Work item:
Please give back word for word the lines below, from the first one through the one with "Wahl zu stel­len.".

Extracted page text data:
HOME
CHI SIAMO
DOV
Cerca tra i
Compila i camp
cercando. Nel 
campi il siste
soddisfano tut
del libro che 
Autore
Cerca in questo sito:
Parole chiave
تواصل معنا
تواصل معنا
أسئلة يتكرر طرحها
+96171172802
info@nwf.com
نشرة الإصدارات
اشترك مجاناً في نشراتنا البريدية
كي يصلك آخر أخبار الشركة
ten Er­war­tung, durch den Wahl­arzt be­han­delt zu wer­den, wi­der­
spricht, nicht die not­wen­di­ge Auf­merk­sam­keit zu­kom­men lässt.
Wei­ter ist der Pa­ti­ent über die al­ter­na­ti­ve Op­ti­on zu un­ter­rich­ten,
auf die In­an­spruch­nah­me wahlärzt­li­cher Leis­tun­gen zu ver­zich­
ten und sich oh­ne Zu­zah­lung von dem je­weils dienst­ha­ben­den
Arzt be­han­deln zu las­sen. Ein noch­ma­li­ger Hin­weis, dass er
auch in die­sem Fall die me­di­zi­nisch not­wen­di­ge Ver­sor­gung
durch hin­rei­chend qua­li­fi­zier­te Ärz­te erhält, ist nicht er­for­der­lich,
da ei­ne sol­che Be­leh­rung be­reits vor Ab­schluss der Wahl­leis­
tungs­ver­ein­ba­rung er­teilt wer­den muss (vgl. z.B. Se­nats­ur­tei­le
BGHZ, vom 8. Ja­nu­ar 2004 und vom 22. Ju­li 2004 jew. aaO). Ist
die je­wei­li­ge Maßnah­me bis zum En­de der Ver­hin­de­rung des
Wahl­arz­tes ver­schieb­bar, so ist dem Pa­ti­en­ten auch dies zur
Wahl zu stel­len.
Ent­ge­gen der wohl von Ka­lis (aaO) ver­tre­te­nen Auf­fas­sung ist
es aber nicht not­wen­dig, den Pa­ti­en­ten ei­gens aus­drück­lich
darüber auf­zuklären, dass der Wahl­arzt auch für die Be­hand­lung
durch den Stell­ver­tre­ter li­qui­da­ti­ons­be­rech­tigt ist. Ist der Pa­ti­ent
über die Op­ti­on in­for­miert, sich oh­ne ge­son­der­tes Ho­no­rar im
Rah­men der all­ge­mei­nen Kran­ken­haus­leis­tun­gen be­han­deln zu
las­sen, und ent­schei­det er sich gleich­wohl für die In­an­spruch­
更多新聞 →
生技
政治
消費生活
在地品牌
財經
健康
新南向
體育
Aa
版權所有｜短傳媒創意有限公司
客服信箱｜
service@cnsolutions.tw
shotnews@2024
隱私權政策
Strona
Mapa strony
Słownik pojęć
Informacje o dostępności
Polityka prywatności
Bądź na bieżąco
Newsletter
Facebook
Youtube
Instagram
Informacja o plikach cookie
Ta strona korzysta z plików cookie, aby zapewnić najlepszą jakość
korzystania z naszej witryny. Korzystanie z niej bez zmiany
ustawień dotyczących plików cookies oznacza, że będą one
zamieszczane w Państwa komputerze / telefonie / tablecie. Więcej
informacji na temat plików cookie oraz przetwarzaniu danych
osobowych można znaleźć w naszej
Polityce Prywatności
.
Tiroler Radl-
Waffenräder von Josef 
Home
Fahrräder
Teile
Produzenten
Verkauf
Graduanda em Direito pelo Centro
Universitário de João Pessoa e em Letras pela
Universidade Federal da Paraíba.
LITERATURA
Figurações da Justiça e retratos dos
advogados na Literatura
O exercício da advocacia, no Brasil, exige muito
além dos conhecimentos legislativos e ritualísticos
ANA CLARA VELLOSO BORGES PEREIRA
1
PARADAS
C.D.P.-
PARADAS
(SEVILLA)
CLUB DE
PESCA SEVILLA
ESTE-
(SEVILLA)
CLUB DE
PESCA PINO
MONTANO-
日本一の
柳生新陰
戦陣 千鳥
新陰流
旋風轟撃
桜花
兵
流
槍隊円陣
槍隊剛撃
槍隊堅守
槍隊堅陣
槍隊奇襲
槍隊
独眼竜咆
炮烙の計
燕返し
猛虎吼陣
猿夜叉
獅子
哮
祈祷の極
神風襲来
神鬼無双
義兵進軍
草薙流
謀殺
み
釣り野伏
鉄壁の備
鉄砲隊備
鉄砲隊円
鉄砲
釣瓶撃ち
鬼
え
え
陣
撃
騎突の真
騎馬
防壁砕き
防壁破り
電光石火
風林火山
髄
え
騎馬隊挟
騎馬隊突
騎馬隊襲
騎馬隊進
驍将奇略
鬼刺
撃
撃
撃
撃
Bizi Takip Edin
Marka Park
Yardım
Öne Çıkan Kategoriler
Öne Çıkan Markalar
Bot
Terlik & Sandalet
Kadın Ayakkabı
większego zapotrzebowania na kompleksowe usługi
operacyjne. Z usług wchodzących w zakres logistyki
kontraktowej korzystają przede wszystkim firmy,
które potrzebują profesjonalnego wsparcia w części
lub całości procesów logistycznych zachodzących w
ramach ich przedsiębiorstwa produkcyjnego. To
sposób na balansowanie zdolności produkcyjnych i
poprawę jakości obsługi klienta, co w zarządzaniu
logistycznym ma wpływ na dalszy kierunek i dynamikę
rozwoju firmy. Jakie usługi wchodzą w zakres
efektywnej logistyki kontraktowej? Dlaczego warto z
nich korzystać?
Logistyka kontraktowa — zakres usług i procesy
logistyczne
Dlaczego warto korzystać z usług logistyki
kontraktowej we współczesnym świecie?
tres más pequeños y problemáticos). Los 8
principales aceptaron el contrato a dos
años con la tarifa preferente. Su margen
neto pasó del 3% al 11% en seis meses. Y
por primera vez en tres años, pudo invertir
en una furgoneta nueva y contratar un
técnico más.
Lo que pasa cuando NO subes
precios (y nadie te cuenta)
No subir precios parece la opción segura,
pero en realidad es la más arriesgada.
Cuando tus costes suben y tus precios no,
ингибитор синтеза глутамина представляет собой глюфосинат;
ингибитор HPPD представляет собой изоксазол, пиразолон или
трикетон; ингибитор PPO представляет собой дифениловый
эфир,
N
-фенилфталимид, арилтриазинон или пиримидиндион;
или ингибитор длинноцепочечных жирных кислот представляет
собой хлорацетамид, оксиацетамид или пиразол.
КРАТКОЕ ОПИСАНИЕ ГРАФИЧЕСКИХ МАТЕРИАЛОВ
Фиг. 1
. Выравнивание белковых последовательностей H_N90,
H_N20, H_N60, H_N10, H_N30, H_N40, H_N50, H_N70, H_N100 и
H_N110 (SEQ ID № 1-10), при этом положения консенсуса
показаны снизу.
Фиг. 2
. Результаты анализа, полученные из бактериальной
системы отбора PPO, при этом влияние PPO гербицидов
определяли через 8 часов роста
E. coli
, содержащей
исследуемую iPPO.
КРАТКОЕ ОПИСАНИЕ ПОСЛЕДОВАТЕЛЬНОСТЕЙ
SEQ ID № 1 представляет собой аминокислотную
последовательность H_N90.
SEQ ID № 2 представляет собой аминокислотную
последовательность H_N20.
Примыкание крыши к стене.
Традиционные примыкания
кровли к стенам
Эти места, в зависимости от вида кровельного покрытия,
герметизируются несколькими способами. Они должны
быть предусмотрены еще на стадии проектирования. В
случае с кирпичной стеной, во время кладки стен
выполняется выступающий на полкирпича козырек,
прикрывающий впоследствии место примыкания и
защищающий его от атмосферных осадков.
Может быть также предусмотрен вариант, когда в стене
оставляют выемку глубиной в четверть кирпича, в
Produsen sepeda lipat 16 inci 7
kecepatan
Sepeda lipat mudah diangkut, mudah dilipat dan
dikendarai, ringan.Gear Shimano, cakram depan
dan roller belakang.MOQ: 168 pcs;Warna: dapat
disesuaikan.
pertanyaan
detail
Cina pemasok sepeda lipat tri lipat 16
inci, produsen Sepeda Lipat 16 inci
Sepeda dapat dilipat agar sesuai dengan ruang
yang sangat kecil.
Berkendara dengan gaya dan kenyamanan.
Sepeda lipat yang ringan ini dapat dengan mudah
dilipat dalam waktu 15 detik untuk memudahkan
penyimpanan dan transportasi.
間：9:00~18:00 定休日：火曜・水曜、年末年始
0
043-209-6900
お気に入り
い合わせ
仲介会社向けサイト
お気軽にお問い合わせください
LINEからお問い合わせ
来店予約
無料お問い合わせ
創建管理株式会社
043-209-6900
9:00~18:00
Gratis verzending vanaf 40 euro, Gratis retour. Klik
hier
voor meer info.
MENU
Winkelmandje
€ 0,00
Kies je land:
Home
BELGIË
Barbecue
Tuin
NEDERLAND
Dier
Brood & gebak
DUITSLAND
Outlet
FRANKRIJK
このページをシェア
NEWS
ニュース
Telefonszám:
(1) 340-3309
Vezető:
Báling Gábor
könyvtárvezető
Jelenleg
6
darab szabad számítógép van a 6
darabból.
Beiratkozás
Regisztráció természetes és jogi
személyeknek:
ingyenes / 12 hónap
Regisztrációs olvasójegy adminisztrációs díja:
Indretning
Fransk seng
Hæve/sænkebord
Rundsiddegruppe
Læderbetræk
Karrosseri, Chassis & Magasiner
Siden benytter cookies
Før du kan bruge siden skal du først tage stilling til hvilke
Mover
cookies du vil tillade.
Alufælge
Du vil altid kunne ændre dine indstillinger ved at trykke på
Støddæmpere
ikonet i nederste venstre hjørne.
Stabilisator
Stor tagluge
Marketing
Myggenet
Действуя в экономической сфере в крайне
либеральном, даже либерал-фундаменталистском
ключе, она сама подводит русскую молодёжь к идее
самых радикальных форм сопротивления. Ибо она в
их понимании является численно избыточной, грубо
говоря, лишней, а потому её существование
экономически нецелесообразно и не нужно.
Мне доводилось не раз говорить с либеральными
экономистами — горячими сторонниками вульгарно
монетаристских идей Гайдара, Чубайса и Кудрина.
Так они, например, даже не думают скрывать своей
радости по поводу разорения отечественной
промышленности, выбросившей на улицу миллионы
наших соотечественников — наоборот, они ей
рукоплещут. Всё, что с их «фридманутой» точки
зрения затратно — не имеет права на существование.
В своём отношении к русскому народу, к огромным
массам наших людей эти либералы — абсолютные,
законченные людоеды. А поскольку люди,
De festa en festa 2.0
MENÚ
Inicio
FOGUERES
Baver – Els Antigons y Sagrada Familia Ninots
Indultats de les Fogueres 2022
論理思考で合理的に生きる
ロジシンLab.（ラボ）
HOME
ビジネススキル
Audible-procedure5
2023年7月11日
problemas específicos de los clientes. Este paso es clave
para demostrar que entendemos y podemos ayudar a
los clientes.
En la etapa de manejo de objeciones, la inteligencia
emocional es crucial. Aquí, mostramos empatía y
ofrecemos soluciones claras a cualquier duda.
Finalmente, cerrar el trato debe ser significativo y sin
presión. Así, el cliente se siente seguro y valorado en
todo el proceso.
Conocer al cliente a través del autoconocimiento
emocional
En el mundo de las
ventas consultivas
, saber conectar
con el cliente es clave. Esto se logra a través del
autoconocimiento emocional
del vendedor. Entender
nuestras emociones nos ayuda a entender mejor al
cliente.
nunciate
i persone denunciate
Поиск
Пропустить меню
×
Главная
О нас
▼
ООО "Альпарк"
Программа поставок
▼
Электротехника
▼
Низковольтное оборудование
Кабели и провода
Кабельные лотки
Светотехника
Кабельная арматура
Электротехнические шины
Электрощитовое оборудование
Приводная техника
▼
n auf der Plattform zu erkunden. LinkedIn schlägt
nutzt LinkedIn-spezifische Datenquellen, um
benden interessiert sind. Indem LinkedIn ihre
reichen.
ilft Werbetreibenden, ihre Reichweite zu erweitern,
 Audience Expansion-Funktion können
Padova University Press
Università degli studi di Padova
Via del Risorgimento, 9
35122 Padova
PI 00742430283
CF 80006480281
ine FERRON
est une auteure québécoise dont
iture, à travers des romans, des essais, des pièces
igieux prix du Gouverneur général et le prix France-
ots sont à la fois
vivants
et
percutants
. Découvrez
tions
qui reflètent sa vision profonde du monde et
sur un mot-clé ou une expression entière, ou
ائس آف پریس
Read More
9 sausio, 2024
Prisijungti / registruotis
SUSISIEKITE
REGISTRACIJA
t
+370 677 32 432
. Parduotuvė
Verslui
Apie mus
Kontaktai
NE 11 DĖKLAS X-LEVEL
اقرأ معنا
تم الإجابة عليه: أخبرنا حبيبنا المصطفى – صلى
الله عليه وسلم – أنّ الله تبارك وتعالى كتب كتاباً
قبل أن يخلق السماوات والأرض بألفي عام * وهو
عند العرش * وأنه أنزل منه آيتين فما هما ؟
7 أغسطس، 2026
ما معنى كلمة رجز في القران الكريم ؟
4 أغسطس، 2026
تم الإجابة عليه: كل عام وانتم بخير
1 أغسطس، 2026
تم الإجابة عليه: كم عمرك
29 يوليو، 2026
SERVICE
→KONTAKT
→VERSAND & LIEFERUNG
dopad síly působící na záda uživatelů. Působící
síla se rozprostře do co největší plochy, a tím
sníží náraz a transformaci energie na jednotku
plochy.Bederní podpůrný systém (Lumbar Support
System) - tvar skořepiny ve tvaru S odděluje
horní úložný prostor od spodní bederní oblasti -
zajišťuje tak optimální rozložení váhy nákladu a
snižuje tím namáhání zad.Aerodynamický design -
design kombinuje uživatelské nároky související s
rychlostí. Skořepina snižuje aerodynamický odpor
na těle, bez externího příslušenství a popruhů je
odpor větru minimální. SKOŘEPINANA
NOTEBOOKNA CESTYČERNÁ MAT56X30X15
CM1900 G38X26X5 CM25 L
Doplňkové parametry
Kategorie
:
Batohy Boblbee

Task answer:
HOME
CHI SIAMO
DOV
Cerca tra i
Compila i camp
cercando. Nel 
campi il siste
soddisfano tut
del libro che 
Autore
Cerca in questo sito:
Parole chiave
تواصل معنا
تواصل معنا
أسئلة يتكرر طرحها
+96171172802
info@nwf.com
نشرة الإصدارات
اشترك مجاناً في نشراتنا البريدية
كي يصلك آخر أخبار الشركة
ten Er­war­tung, durch den Wahl­arzt be­han­delt zu wer­den, wi­der­
spricht, nicht die not­wen­di­ge Auf­merk­sam­keit zu­kom­men lässt.
Wei­ter ist der Pa­ti­ent über die al­ter­na­ti­ve Op­ti­on zu un­ter­rich­ten,
auf die In­an­spruch­nah­me wahlärzt­li­cher Leis­tun­gen zu ver­zich­
ten und sich oh­ne Zu­zah­lung von dem je­weils dienst­ha­ben­den
Arzt be­han­deln zu las­sen. Ein noch­ma­li­ger Hin­weis, dass er
auch in die­sem Fall die me­di­zi­nisch not­wen­di­ge Ver­sor­gung
durch hin­rei­chend qua­li­fi­zier­te Ärz­te erhält, ist nicht er­for­der­lich,
da ei­ne sol­che Be­leh­rung be­reits vor Ab­schluss der Wahl­leis­
tungs­ver­ein­ba­rung er­teilt wer­den muss (vgl. z.B. Se­nats­ur­tei­le
BGHZ, vom 8. Ja­nu­ar 2004 und vom 22. Ju­li 2004 jew. aaO). Ist
die je­wei­li­ge Maßnah­me bis zum En­de der Ver­hin­de­rung des
Wahl­arz­tes ver­schieb­bar, so ist dem Pa­ti­en­ten auch dies zur
Wahl zu stel­len.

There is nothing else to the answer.